The Word of God is replete with commands to worship God. In the Ten Commandments ( the actual Law, not the movie), a command is given to remember the Sabbath day and keep it holy. That day, from creation onward, was set aside as God’s special day which was reserved for worship. Now, under the covenant sealed with the blood of Christ upon the cross, we are in a kind of perpetual Sabbath. We no longer follow the Sabbath, which was a shadow of things to come, but follow Christ.

“So let no one judge you in food or in drink, or regarding a festival or a new moon or sabbaths, which are a shadow of things to come, but the substance is of Christ. (Colossians 2:16, 17 NKJV)”

We have ceased from our own works and and now spending every day doing His works, which is the very reason we are saved.

“There remains therefore a rest for the people of God.
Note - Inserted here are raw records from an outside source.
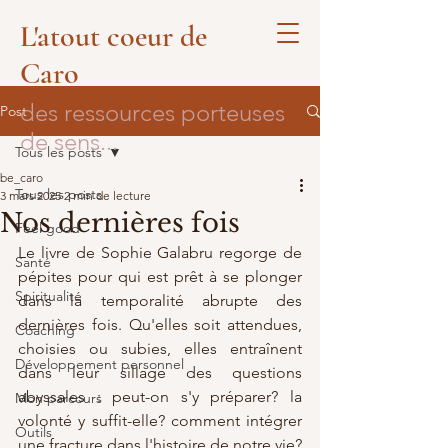
L'atout coeur de
Caro
des ressources porteuses
Post
de sens...
Tous les posts
be_caro
Tous les posts
3 mars 2025
2 min de lecture
Nos dernières fois
Feel good
Le livre de Sophie Galabru regorge de 
Santé
pépites pour qui est prêt à se plonger 
Spiritualité
dans la temporalité abrupte des 
dernières fois. Qu'elles soit attendues, 
Coaching
choisies ou subies, elles entraînent 
Développement personnel
dans leur sillage des questions 
abyssales : peut-on s'y préparer? la 
Mon parcours
volonté y suffit-elle? comment intégrer 
Outils
une fracture dans l'histoire de notre vie? 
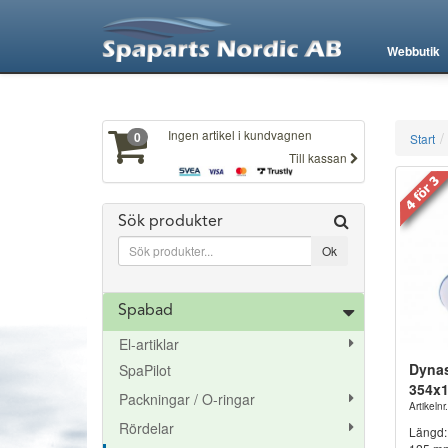
XXX828
Webbutik
Ingen artikel i kundvagnen
0
Start
Till kassan
Sök produkter
Spabad
El-artiklar
Dynas
SpaPilot
354x
Packningar / O-ringar
Artikeln
Rördelar
Längd:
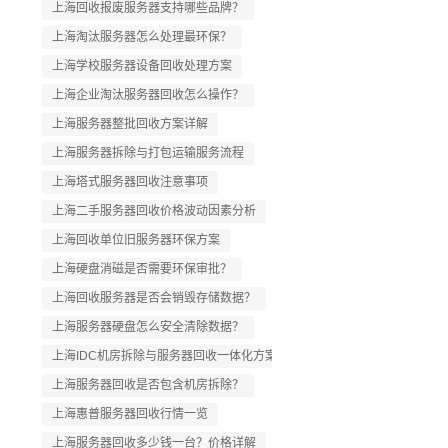
上海回收报废服务器支持哪些品牌？
上海淘汰服务器怎么处理最环保？
上海学校服务器设备回收处理方案
上海企业淘汰服务器回收怎么操作？
上海服务器整批回收方案详解
上海服务器拆除与打包运输服务流程
上海塔式服务器回收注意事项
上海二手服务器回收价格波动因素分析
上海回收单位旧服务器环保方案
上海硬盘消磁是否需要环保审批？
上海回收服务器是否会销毁存储数据？
上海服务器硬盘怎么安全清除数据？
上海IDC机房拆除与服务器回收一体化方案
上海服务器回收是否包含机房拆除？
上海惠普服务器回收行情一览
上海服务器回收多少钱一台？价格详解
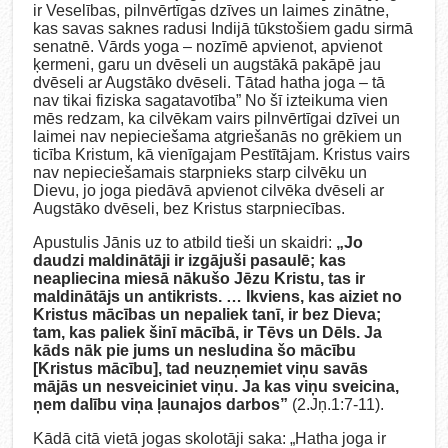
ir Veselības, pilnvērtīgas dzīves un laimes zinātne,
kas savas saknes radusi Indijā tūkstošiem gadu sirmā
senatnē. Vārds yoga – nozīmē apvienot, apvienot
ķermeni, garu un dvēseli un augstākā pakāpē jau
dvēseli ar Augstāko dvēseli. Tātad hatha joga – tā
nav tikai fiziska sagatavotība” No šī izteikuma vien
mēs redzam, ka cilvēkam vairs pilnvērtīgai dzīvei un
laimei nav nepieciešama atgriešanās no grēkiem un
ticība Kristum, kā vienīgajam Pestītājam. Kristus vairs
nav nepieciešamais starpnieks starp cilvēku un
Dievu, jo joga piedāvā apvienot cilvēka dvēseli ar
Augstāko dvēseli, bez Kristus starpniecības.
Apustulis Jānis uz to atbild tieši un skaidri:
„Jo
daudzi maldinātāji ir izgājuši pasaulē; kas
neapliecina miesā nākušo Jēzu Kristu, tas ir
maldinātājs un antikrists. … Ikviens, kas aiziet no
Kristus mācības un nepaliek tanī, ir bez Dieva;
tam, kas paliek šinī mācībā, ir Tēvs un Dēls. Ja
kāds nāk pie jums un nesludina šo mācību
[Kristus mācību], tad neuzņemiet viņu savās
mājās un nesveiciniet viņu. Ja kas viņu sveicina,
ņem dalību viņa ļaunajos darbos”
(2.Jņ.1:7-11).
Kādā citā vietā jogas skolotāji saka: „Hatha joga ir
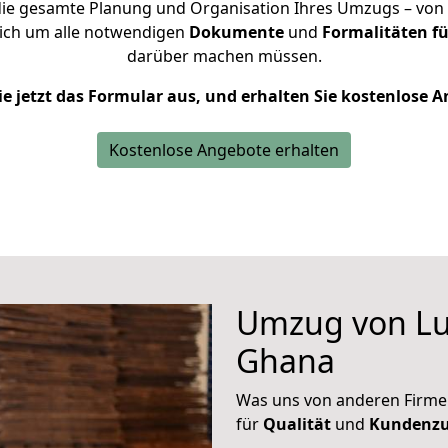
ie gesamte Planung und Organisation Ihres Umzugs – von d
ich um alle notwendigen
Dokumente
und
Formalitäten f
darüber machen müssen.
ie jetzt das Formular aus, und erhalten Sie kostenlose 
Kostenlose Angebote erhalten
Umzug von Lu
Ghana
Was uns von anderen Firme
für
Qualität
und
Kundenzu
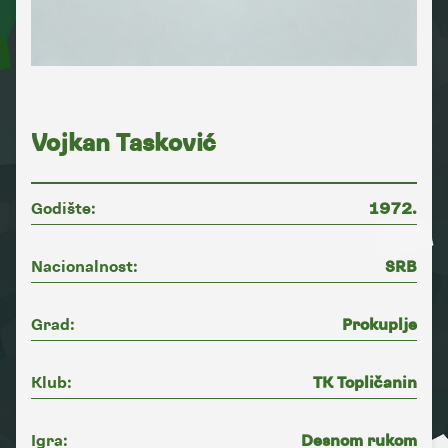
Vojkan Tasković
Godište:
1972.
Nacionalnost:
SRB
Grad:
Prokuplje
Klub:
TK Topličanin
Igra:
Desnom rukom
For he who has entered His rest has himself also ceased from his works as God did from His. (Hebrews 4:9, 10 NKJV)”

Well that is great and all, but it does bring up a question. When do we worship? Glad you asked?

“I appeal to you therefore, brothers, by the mercies of God, to present your bodies as a living sacrifice, holy and acceptable to God, which is your spiritual worship. (Romans 12:1 ESV)

So it looks like there is still a requirement for us to offer a sacrifice, but now, that sacrifice is ourselves! Good thing it’s a living sacrifice! There is no day restriction for this. Our act of worship is the offering of our lives, not a set of rituals, ceremonies, or acts of worship performed according to exacting specifications anymore. Now, everything we do is done “in the name of The Lord”, not just when we assemble, but all the time!

“And whatever you do in word or deed, do all in the name of the Lord Jesus, giving thanks to God the Father through Him. (Colossians 3:17 NKJV)”

So am I saying that there is no longer any need to assemble together? Wrong! We are told by word and example to gather together to teach and encourage one another. The earliest Christians in Acts 2 gathered every day, while later they gathered on the first day of the week. Romans 14 makes it clear that we have leeway on what day, or days, we gather. All days are alike, because all days are days of worship where we are doing everything in a way that brings glory to God. In fact, there is no scriptural authority for calling our meetings “worship services” at all. Our living sacrifice is our service of worship. Nor are we given a list of what can be designated as worship and precisely how it is to be done. “Decently and in order” is a guideline that is very general in nature in many ways.

So are we supposed to worship God? Yes. When? All the time! Do we have authority to stop worshipping? No! How do we live/worship? In love, decently, and orderly! Do we have the scriptural authority to divide our lives between worship and non-worship? No! Does the Bible contain a command, example, or inference for everything we can do in our lives 24/7? Of course not. Just keep it encouraging, loving, decent, and do go wild about it. We are free to worship in a way that is guided by the Spirit and focused on the Truth — Jesus.